La racine signifiante

L’expérience et le symbole pris ensemble constituent ce qu’on pourrait appeler une signification-racine : un sens irréductible de signifiance, un fondement sur lequel l’esprit se repose et bâtit. Car la pensée doit bien commencer quelque part, à partir de quelques bases rudimentaires. Ce sont les significations-racine. La tâche de la culture humaine consiste à élaborer les significations-racine sous forme de rituel ou d’art, de philosophie ou de mythe, de science ou de technologie — et notamment sous forme de langage, par le truchement de métaphores tirées du symbole originel, mais qui ont perdu progressivement leur force. Les significations-racine ne peuvent être expliquées ou analysées : elles sont les diamants qui éclipsent toute autre chose.

Dans le cas du vol, tout langage qui associe la hauteur, la légèreté, l’ascension, la montée ou l’élévation aux qualités de supériorité, de dignité, de statut privilégié, de mérite, etc., est une extrapolation du symbole originel du vol visionnaire chamanique. De là naquirent la « grandeur » des rois, la majesté des montagnes, le prestige d’appartenir aux classes « supérieures ». Réciproquement, le concept du « bas » est lié, linguistiquement, aux idées d’infériorité, de péché, d’infamie, etc. Nous nous « élevons » vers Dieu, mais nous « tombons », nous « glissons », nous « descendons » en enfer ; nous « grimpons » l’échelle sociale : nous « chutons » vers les bas-fonds. Le même symbolisme peut être étendu à d’autres formes d’expression : la musique, l’architecture et la danse ont aussi leurs formes d’élévation et de chute. Le jeté du danseur, la note aiguë du chanteur, la voûte gothique élèvent l’esprit comme l’alouette du poète. Le symbolisme est universel et rarement arbitraire : la même signification-racine fonde toutes ces élaborations, extraites d’une expérience primordiale.

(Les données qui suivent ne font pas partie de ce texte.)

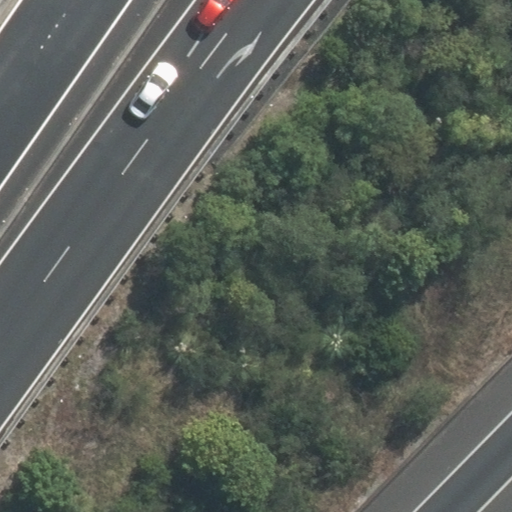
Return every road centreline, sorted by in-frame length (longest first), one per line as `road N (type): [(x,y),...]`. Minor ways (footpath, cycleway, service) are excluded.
road 1 (motorway): [(0,368),(275,0)]
road 2 (motorway): [(0,125),(87,0)]
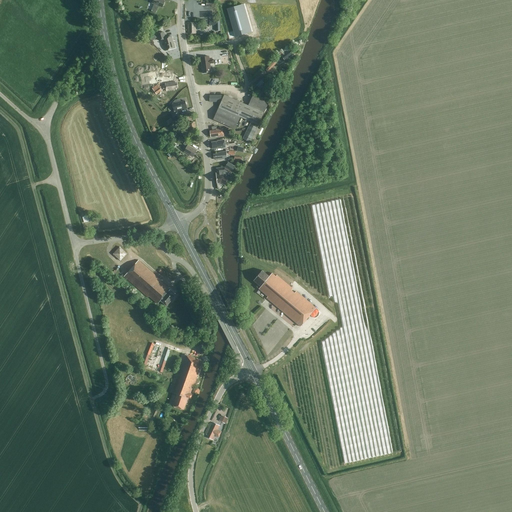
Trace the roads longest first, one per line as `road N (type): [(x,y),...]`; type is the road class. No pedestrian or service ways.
road 1 (tertiary): [(177,223),(201,207),(207,180),(179,0)]
road 2 (primary): [(177,223),(115,88),(99,0)]
road 3 (unclassified): [(246,373),(193,273),(156,231)]
road 4 (primary): [(253,370),(177,223)]
road 5 (primary): [(322,511),(253,370)]
road 6 (tertiary): [(196,511),(197,444),(223,387),(246,373)]
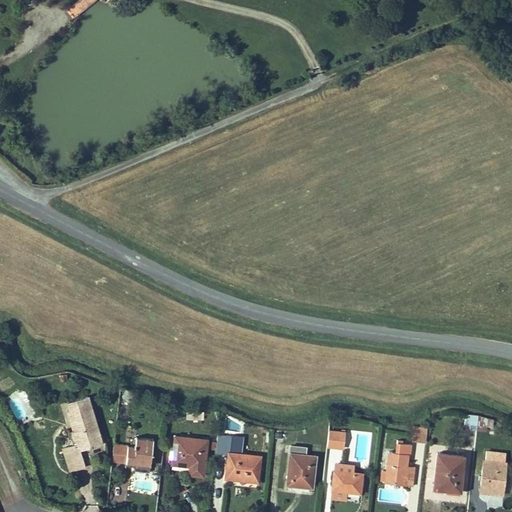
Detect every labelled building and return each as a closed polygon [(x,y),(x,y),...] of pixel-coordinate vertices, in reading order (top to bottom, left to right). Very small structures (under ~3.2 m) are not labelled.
[(67,401),(69,409),(76,431),(74,432),(77,443),(63,447),(69,469),(85,464),(80,448),(89,445),(91,444),(101,441),(87,395),(67,401)] [(74,432),(76,431),(69,409),(67,409),(74,432)] [(478,415),(465,413),(465,424),(470,425),(470,429),(477,430),(477,427),(478,421),(478,415)] [(426,441),(428,428),(414,426),(412,439),(426,441)] [(328,430),(327,445),(343,447),(345,429),(341,429),(341,431),(328,430)] [(228,453),(227,462),(227,468),(226,477),(257,480),(260,455),(232,452),(229,452),(231,435),(217,433),(215,452),(228,453)] [(172,461),(180,462),(180,460),(190,462),(190,465),(190,466),(203,468),(207,439),(175,436),(172,461)] [(126,461),(125,465),(133,466),(134,462),(134,459),(151,461),(153,439),(136,437),(135,444),(134,444),(134,446),(127,445),(126,461)] [(412,485),(413,470),(406,469),(407,465),(408,453),(410,454),(411,443),(403,442),(397,442),(396,451),(389,451),(386,470),(382,469),(381,479),(385,480),(385,479),(393,480),(395,483),(397,483),(397,481),(404,481),(404,484),(412,485)] [(127,445),(113,444),(112,460),(126,461),(127,445)] [(305,454),(306,446),(291,445),(286,484),(312,487),(316,455),(305,454)] [(487,451),(486,459),(505,462),(506,453),(487,451)] [(460,490),(464,455),(437,452),(433,487),(460,490)] [(150,464),(151,461),(134,459),(134,462),(133,466),(135,470),(149,471),(150,464)] [(506,462),(505,462),(486,459),(483,460),(482,476),(479,475),(479,480),(481,480),(480,488),(503,491),(506,462)] [(360,492),(362,473),(334,470),(332,489),(346,490),(360,492)] [(346,490),(332,489),(331,497),(345,498),(346,490)]
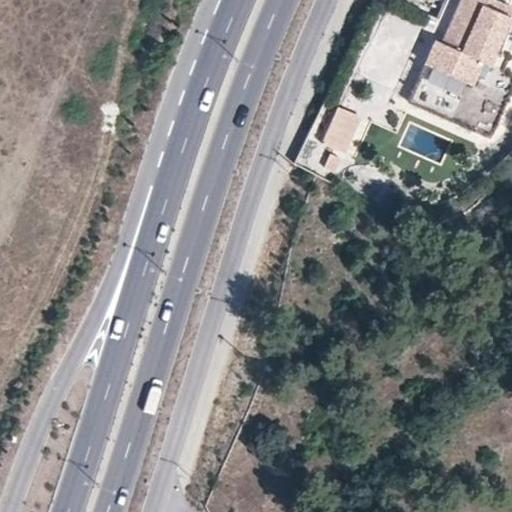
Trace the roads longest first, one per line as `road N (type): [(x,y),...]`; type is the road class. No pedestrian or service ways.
road 1 (residential): [(156,511),(280,109),(330,0)]
road 2 (primary): [(110,511),(286,0)]
road 3 (residential): [(155,216),(38,418),(7,511)]
road 4 (primary): [(155,216),(70,511)]
road 5 (primary): [(233,0),(155,216)]
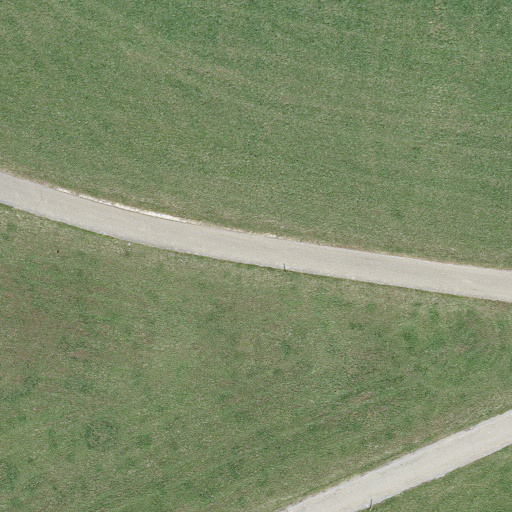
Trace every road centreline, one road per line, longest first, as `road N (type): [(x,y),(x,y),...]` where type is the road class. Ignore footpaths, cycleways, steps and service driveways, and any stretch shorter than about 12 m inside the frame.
road 1 (track): [(0,196),(511,286)]
road 2 (unclassified): [(313,511),(511,426)]
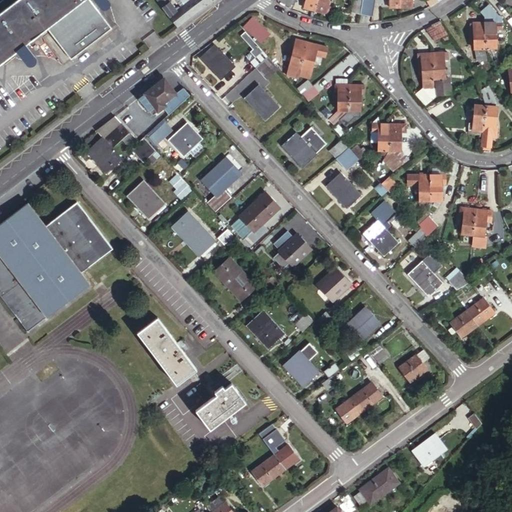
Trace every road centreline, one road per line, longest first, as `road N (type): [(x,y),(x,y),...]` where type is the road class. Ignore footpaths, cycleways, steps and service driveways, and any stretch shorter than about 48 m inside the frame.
road 1 (residential): [(466,381),(168,57)]
road 2 (residential): [(347,472),(54,146)]
road 3 (residential): [(367,46),(452,150),(475,160),(511,156)]
road 4 (residential): [(466,381),(347,472)]
road 5 (unclassified): [(168,57),(54,146)]
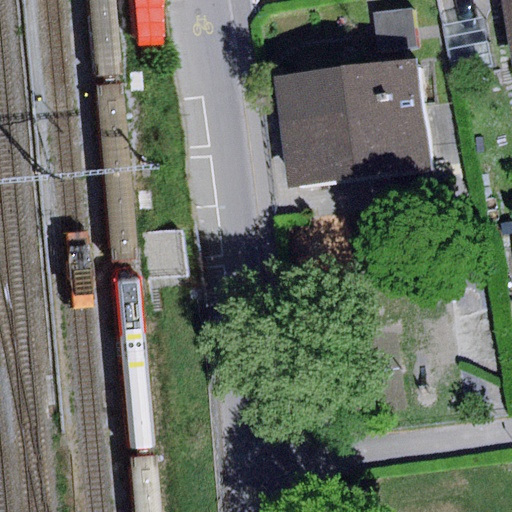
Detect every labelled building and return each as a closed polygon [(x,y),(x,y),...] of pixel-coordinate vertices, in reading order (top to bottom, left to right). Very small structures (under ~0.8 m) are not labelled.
[(511,0),(497,0),(511,79),(511,78),(511,0)] [(411,10),(375,14),(379,52),(416,48),(411,10)] [(493,65),(482,17),(441,26),(452,74),(493,65)] [(417,63),(271,82),(285,190),(431,171),(417,63)] [(184,232),(144,234),(146,279),(186,278),(184,232)]
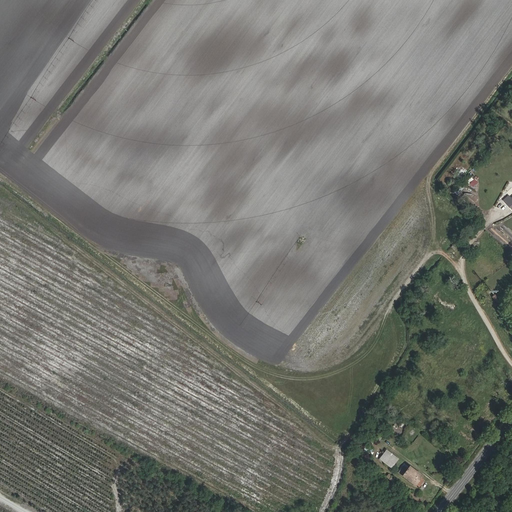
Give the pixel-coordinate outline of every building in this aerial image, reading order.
[(457,195),(463,189),(461,186),(455,192),(457,195)] [(511,195),(511,197),(508,194),(503,198),(511,208),(511,206),(511,195)] [(445,284),(430,298),(433,303),(447,317),(463,303),(445,284)] [(380,459),(392,469),(400,459),(387,449),(380,459)] [(428,480),(409,466),(402,477),(415,486),(416,485),(421,489),(428,480)] [(400,481),(389,473),(387,477),(398,484),(400,481)]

Un symbole essentiel — comme celui du vol visionnaire — est une prodigieuse invention humaine. Il constitue la substance à partir de laquelle la compréhension est façonnée. A mesure que l’imagination modèle à l’infini le langage et la forme de cette substance, et invente des métaphores toujours plus complexes, le pouvoir de la pensée s’accroît potentiellement, en richesse et en subtilité. Je dis « potentiellement », car il y a toujours le risque que les significations-racine se perdent au sein de la multitude croissante de leurs lointains reflets. C’est le problème de Castaneda lorsqu’il rencontre Don Juan. Castaneda connaît intellectuellement le symbole du vol visionnaire mais, comme la plupart de nous en Occident, il en a probablement perdu la signification. Ainsi, lorsque Don Juan le fait revenir à celle-ci, il ne comprend plus et demande « Ai-je réellement volé ? ».

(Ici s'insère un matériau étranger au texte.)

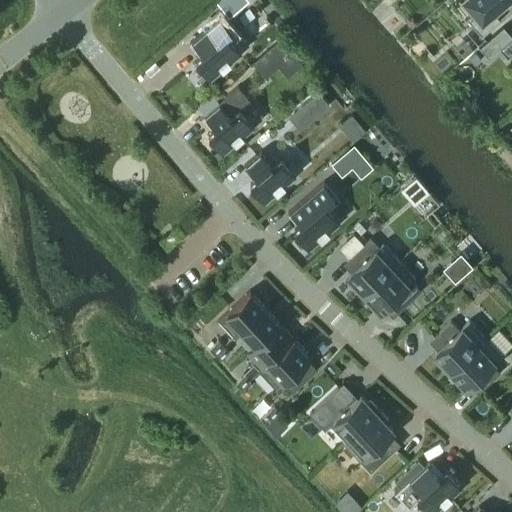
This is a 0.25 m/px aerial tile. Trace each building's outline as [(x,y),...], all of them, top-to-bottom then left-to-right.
[(230,14),(245,0),(218,0),(218,1),(230,14)] [(482,35),(500,19),(492,10),(503,0),(465,0),(475,11),(467,18),(482,35)] [(220,16),(190,41),(191,42),(193,41),(204,53),(196,60),(211,76),(241,50),(227,33),(232,29),(220,16)] [(489,55),(511,35),(504,26),(480,45),(489,55)] [(508,56),(511,52),(511,36),(500,47),(508,56)] [(281,38),(253,61),(264,74),(292,50),(281,38)] [(209,133),(223,150),(254,124),(241,108),(251,99),(238,84),(219,101),(205,113),(203,115),(204,116),(206,115),(216,127),(209,133)] [(319,90),(296,110),(306,122),(329,103),(319,90)] [(212,92),(197,105),(205,113),(219,101),(212,92)] [(342,120),(355,135),(367,125),(353,110),(342,120)] [(353,143),(331,162),(342,175),(352,166),(364,156),(353,143)] [(258,176),(250,183),(265,200),(296,173),(281,156),(272,164),(261,152),(262,151),(261,149),(244,164),(245,166),(247,164),(258,176)] [(305,196),(288,211),(289,212),(291,211),(302,223),(294,229),(309,246),(340,220),(325,203),(336,194),(324,180),(305,196)] [(178,223),(173,228),(160,240),(167,247),(185,231),(178,223)] [(382,243),(378,246),(370,238),(347,259),(355,268),(350,272),(348,275),(354,282),(352,284),(362,294),(398,260),(382,243)] [(398,260),(362,294),(372,303),(373,302),(380,309),(384,306),(388,302),(397,312),(420,291),(411,281),(414,277),(398,260)] [(219,319),(234,335),(266,306),(250,289),(219,319)] [(235,336),(242,330),(255,343),(248,350),(280,321),(266,306),(234,335),(235,336)] [(485,337),(469,319),(460,329),(451,320),(434,336),(442,345),(438,349),(434,352),(441,359),(439,361),(449,371),(485,337)] [(262,366),(259,369),(260,370),(295,338),(280,321),(248,350),(262,366)] [(501,354),(485,337),(449,371),(458,381),(460,379),(466,387),(470,383),(474,379),(482,388),(500,372),(492,363),(501,354)] [(308,357),(310,354),(295,338),(260,370),(275,387),(283,380),(293,391),(318,368),(308,357)] [(215,353),(224,345),(218,339),(210,347),(215,353)] [(220,359),(229,351),(224,345),(215,353),(220,359)] [(236,381),(242,387),(250,379),(245,373),(236,381)] [(330,423),(345,440),(343,442),(344,442),(370,417),(379,409),(370,399),(368,401),(361,394),(358,397),(353,401),(345,392),(316,419),(324,428),(330,423)] [(274,405),(266,413),(271,419),(280,411),(274,405)] [(360,459),(370,471),(396,447),(385,436),(390,431),(393,428),(387,421),(388,419),(379,409),(370,417),(344,442),(360,459)] [(429,460),(424,464),(419,459),(395,480),(400,486),(394,492),(395,493),(396,492),(409,506),(419,497),(432,511),(462,484),(447,468),(442,472),(439,474),(429,463),(430,461),(429,460)]
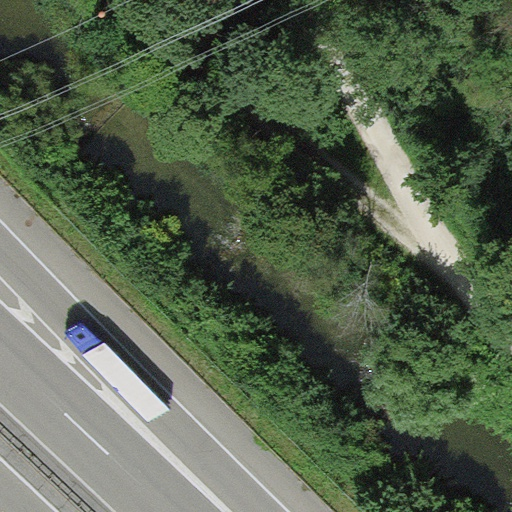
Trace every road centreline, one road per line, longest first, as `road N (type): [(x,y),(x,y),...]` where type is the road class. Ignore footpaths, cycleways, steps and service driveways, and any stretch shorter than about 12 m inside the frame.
road 1 (track): [(462,300),(242,107),(134,0)]
road 2 (track): [(269,0),(297,32),(462,300),(511,343)]
road 3 (motorway): [(225,511),(0,259)]
road 4 (motorway): [(175,511),(0,347)]
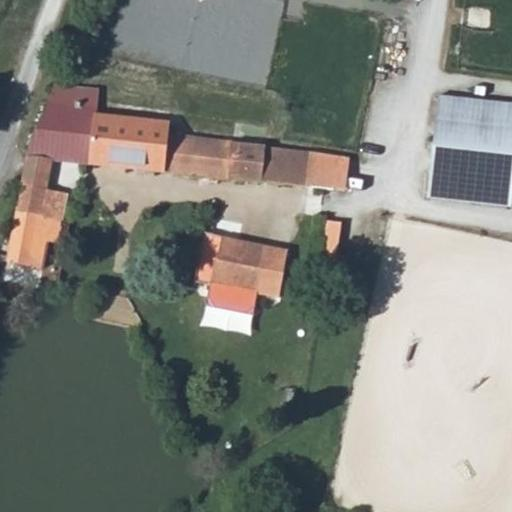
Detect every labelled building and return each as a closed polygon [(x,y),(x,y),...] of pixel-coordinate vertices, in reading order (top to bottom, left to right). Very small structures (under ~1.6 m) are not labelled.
[(307,197),(325,198),(327,178),(314,176),(315,162),(229,149),(189,146),(190,136),(115,126),(116,115),(91,111),(93,95),(75,91),(66,113),(50,161),(53,162),(75,165),(301,196),(304,177),(310,177),(307,197)] [(511,103),(440,98),(430,199),(511,207),(511,103)] [(69,197),(75,165),(53,162),(45,194),(69,197)] [(347,181),(327,178),(325,198),(343,201),(347,181)] [(45,194),(28,266),(29,266),(62,272),(71,227),(60,226),(69,197),(45,194)] [(87,203),(69,197),(60,226),(71,227),(82,230),(87,203)] [(229,244),(219,291),(232,293),(277,299),(286,256),(229,244)] [(309,263),(286,256),(277,299),(301,305),(303,298),(309,263)] [(268,338),(277,299),(232,293),(224,332),(268,338)]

Lorsque nous nous éloignons trop de la signification des symboles, le langage perd sa connexion avec l’expérience et s’autoreproduit jusqu’à devenir une collection d’abstractions confuses. Et toutes sortes d’absurdités et de pseudo-problèmes s’ensuivent. Par exemple, la signification-racine da vol visionnaire associe la divinité et les cieux. Mais lorsque l’expérience qui sous-tend cette signification est perdue, nous nous retrouvons avec une proposition littéralement absurde qui semble localiser Dieu dans un espace physique au-dessus des nuages. Aussi, lorsque les cosmonautes russes ne trouvèrent pas le vieux monsieur barbu là où il devait être, l’athéisme primaire accepta cela comme une preuve de l’inexistence de Dieu. Les sociétés « primitives » ou paganistes, capables de saisir intuitivement le véritable statut ontologique du mythe et du symbole, ne se montrent jamais aussi primaires. Leur réalité est polyphonique : elle est composée de contrepoints, d’harmoniques et de résonances. Il s’agit en fait exactement de ce que nous appelons « superstition », avec notre sensibilité dualiste, notre conception du couple objet-sujet. Seuls les chrétiens, notamment les protestants, malades d’avoir pris l’enseignement au pied de la lettre, ont été jusqu’à produire une monstruosité comme le fondamentalisme biblique. L’ironie est, évidemment, que les fondamentalistes et les scientifiques sceptiques partagent la même conception limitée de la conscience. Ils sont les uns comme les autres victimes du principe de réalité.

La loi de la gravitation

Considérons à présent une autre transformation plus complexe du symbolisme du vol visionnaire —             transformation qui a joué un rôle critique dans la formation de la pensée scientifique. Mes arguments sont de nature indirecte, mais lorsque nous en aurons fait le tour, nous verrons à quel point une simple vision emprunte au symbolisme traditionnel de la culture humaine, mais perd ensuite la signification-racine des choses.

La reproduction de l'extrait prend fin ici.